What you are asked to do: Look through the entries below. Report each line that has the word "about" in it.

Start of Given records

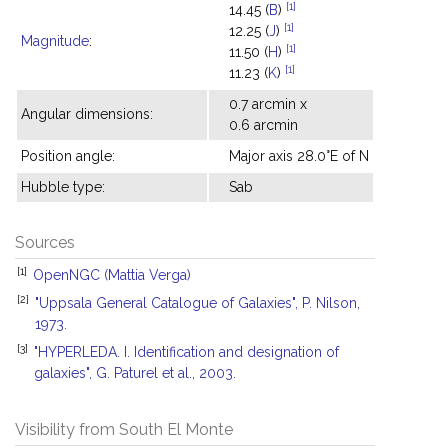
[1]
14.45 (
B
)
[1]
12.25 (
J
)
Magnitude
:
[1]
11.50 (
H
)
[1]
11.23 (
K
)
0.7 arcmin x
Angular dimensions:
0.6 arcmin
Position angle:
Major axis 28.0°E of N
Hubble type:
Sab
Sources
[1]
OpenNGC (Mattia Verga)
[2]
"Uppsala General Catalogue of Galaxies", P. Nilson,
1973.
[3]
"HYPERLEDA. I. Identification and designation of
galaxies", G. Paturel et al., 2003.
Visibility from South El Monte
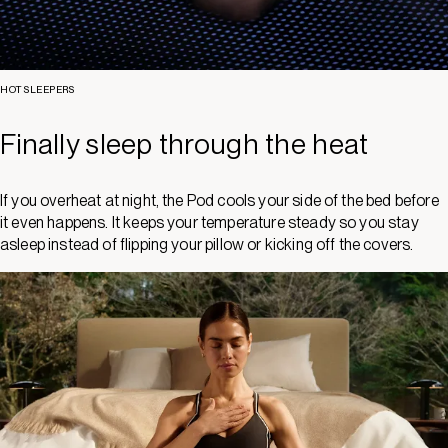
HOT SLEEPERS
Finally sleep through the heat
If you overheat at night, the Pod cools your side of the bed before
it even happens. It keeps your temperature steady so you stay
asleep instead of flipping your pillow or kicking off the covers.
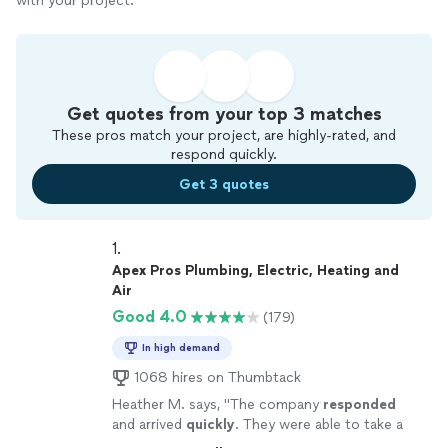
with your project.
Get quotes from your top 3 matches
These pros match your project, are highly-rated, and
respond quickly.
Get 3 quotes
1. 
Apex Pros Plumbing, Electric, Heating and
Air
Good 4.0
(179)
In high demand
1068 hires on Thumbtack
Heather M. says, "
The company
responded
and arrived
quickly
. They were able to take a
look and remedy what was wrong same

End of Given records
Start of Given records

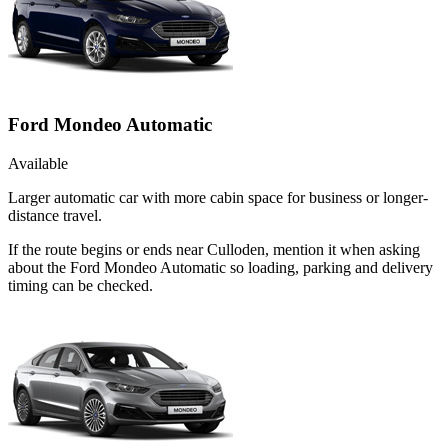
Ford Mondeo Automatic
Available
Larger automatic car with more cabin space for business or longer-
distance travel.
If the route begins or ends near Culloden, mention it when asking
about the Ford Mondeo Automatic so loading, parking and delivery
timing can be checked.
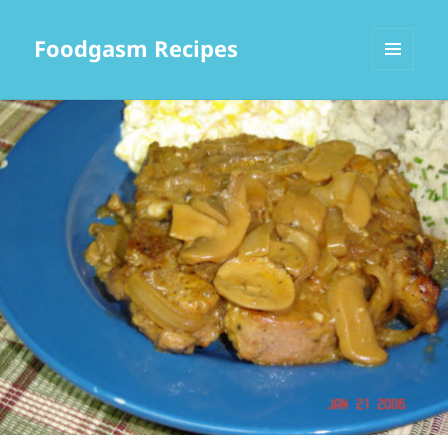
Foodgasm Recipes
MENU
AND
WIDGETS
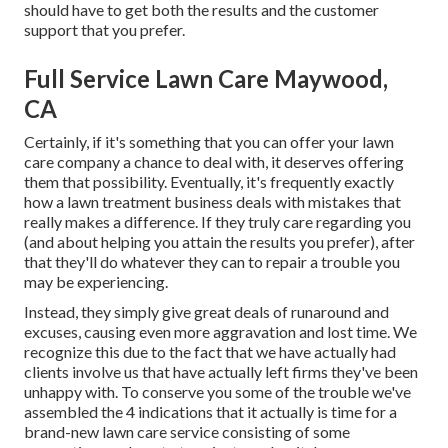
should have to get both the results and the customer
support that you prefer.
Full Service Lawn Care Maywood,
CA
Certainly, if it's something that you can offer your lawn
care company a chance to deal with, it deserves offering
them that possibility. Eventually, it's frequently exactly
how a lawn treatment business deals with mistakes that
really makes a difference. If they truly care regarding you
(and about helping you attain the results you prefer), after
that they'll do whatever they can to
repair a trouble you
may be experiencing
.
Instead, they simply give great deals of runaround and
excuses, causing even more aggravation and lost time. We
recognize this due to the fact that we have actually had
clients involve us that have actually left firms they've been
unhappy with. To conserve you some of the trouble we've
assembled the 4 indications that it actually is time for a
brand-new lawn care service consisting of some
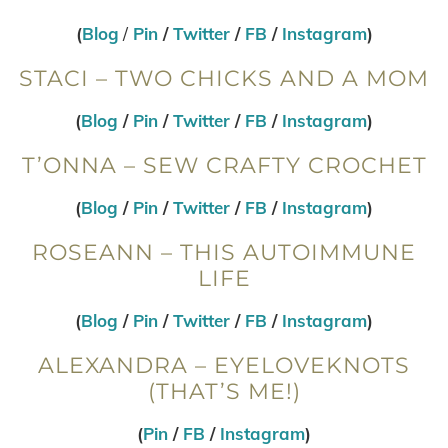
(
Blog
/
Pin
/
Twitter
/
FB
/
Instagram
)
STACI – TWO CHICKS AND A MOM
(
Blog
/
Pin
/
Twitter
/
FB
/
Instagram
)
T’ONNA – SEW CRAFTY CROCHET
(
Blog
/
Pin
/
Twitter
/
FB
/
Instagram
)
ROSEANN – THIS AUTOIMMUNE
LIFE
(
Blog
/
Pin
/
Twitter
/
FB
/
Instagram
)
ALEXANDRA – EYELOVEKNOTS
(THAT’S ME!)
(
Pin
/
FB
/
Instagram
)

End of Given records
Start of Given records

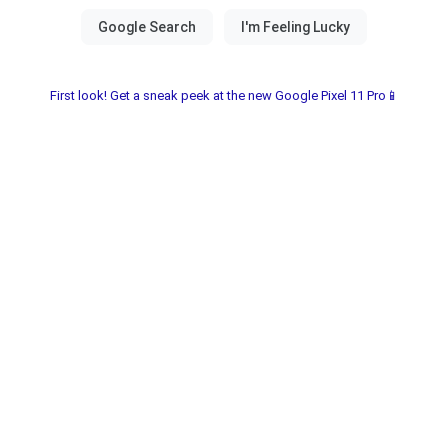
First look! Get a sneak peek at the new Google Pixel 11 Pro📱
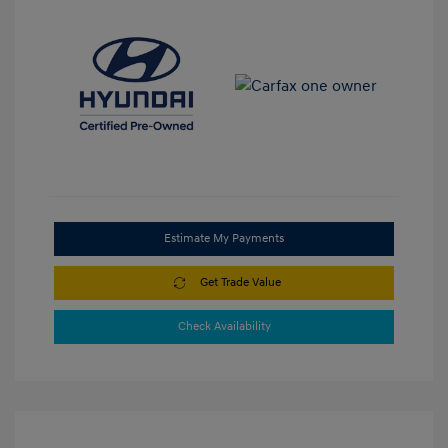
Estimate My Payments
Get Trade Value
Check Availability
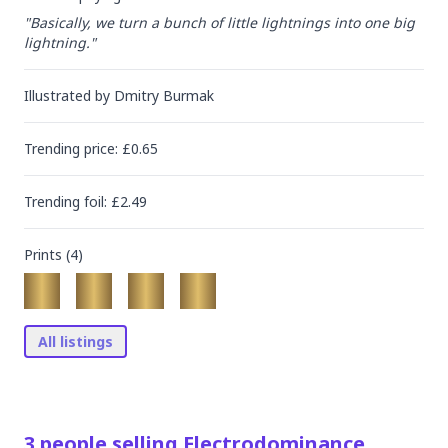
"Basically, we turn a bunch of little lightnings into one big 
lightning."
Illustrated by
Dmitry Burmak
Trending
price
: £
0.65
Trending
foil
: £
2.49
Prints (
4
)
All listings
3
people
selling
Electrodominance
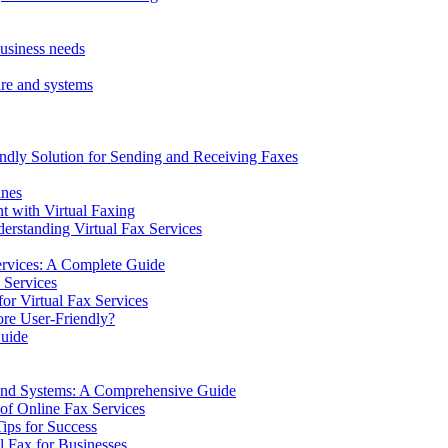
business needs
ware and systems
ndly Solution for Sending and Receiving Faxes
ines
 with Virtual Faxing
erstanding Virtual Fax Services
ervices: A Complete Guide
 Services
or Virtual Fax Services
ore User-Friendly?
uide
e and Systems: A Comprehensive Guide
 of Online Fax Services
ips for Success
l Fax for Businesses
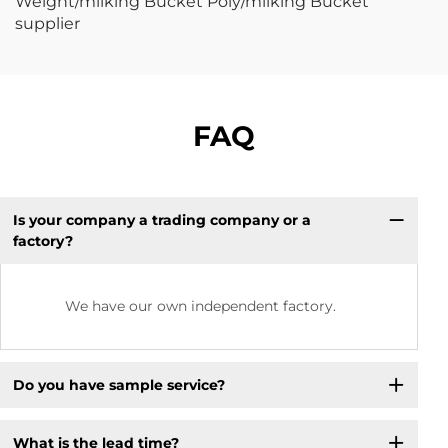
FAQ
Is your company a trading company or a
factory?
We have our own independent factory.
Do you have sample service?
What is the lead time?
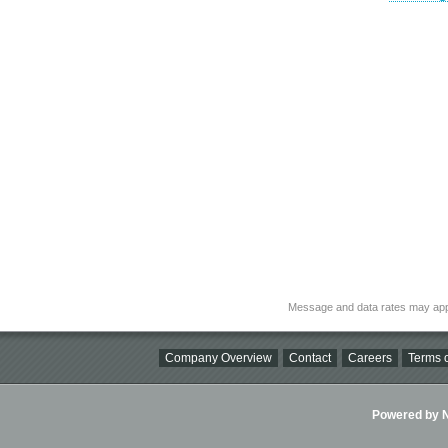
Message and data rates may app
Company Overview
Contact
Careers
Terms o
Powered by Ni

End of Given records

Output:
about the Ford Mondeo Automatic so loading, parking and delivery
(and about helping you attain the results you prefer), after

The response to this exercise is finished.